List of tasks -
A – According to the recipe below, how long should the bread stay in the cold oven with the light on?
B – Rewrite the stretch of the recipe from "- Preheat the" through "the bread mixture.", changing "half-and-half" to "whole milk".
══ Provided text
Ingredients
14 servings
- •3 cups cubed bread
- •2 cups white sugar
- •2 cups half-and-half
- •5 large eggs, beaten
- •2 teaspoons pure vanilla extract
- •½ cup raisins
- •1 cup packed light brown sugar
- •½ stick unsalted butter, softened
- •1 cup white sugar
- •1 stick unsalted butter, melted
- •1 large egg, beaten
- •2 teaspoons pure vanilla extract
- •¼ cup rum
Instructions
- Scatter bread on a rimmed baking sheet in a single layer. Place inside a cold oven with the light on for 8 hours to overnight. Remove from the oven.
- Preheat the oven to 350 degrees F (175 degrees C). Grease a 9x13-inch pan.
- Mix sugar, half-and-half, and eggs together in a large bowl. Mix in vanilla. Add bread cubes and let sit until liquid is absorbed, 2 to 3 minutes. Stir in raisins. Pour into the prepared pan.
- Mix brown sugar and butter for topping together in a small bowl until crumbly. Sprinkle over the bread mixture.
════
══ Excerpted data
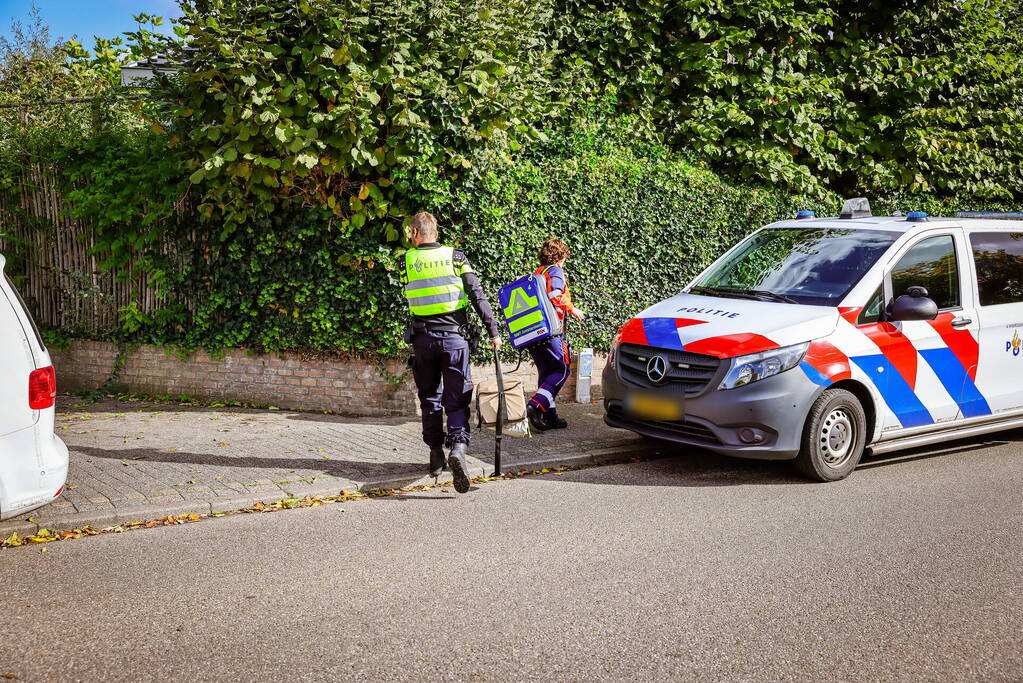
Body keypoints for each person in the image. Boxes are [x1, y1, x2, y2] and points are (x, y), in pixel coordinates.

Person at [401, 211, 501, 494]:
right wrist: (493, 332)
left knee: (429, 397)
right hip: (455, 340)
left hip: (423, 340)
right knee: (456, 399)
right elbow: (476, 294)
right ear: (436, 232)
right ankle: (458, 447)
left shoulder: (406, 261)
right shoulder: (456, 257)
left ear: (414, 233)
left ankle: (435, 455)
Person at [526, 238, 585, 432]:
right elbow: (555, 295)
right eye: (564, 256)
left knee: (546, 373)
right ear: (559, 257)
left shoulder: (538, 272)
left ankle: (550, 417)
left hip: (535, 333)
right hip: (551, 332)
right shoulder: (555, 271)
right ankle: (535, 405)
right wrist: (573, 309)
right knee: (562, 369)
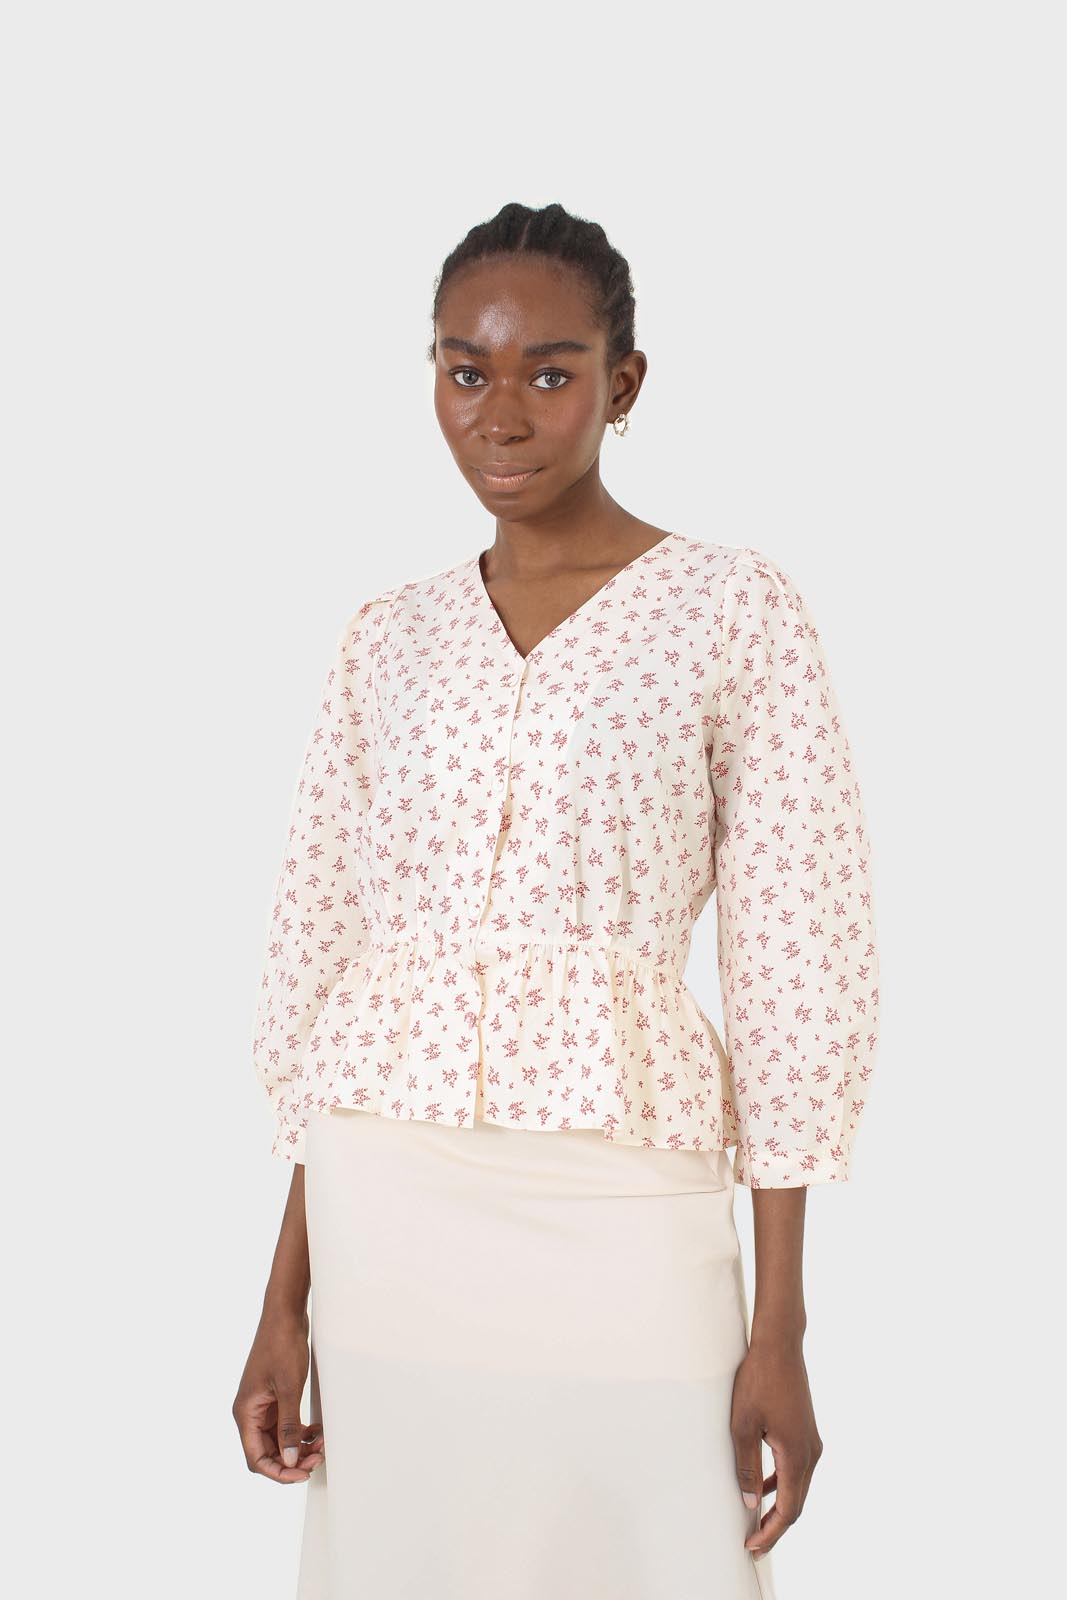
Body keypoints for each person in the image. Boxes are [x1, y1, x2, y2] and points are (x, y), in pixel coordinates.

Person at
════
══ Excerpted data
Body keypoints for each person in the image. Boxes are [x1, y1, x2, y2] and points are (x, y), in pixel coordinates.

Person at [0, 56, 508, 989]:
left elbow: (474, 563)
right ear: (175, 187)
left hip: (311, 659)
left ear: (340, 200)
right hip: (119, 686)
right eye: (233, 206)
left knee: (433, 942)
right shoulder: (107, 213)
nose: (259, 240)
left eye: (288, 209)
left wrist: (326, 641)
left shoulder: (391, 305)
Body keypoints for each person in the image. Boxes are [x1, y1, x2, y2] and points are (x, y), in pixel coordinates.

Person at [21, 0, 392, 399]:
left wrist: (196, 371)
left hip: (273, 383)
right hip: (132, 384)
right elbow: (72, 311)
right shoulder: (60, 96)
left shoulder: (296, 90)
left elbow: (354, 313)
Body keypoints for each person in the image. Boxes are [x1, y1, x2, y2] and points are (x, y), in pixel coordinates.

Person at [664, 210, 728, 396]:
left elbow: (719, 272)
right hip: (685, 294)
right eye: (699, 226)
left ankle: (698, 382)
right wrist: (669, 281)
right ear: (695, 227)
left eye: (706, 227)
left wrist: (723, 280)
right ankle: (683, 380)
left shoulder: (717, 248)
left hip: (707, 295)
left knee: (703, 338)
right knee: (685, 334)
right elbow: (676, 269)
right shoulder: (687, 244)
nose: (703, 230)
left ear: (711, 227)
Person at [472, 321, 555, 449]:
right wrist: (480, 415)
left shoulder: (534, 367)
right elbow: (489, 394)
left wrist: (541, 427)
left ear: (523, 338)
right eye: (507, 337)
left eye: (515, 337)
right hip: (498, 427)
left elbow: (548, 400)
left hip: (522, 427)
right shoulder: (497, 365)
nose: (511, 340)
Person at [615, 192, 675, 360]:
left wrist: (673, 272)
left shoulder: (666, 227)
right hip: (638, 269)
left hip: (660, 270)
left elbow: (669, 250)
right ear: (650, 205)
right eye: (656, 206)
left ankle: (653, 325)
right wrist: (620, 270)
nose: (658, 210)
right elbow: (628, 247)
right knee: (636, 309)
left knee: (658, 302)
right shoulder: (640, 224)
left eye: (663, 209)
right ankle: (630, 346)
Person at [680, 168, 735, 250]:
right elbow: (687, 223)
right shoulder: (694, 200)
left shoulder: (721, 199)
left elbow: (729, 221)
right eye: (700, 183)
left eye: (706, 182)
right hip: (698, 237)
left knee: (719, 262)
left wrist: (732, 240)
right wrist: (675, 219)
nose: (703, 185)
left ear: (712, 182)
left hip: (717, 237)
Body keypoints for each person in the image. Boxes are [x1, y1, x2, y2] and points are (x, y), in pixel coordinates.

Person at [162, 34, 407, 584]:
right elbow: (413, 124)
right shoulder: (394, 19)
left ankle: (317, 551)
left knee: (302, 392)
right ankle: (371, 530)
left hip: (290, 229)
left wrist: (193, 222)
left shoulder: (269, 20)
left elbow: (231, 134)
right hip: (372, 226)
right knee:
════
Task results -
A – 8 hours to overnight.

B –
- Preheat the oven to 350 degrees F (175 degrees C). Grease a 9x13-inch pan.
- Mix sugar, whole milk, and eggs together in a large bowl. Mix in vanilla. Add bread cubes and let sit until liquid is absorbed, 2 to 3 minutes. Stir in raisins. Pour into the prepared pan.
- Mix brown sugar and butter for topping together in a small bowl until crumbly. Sprinkle over the bread mixture.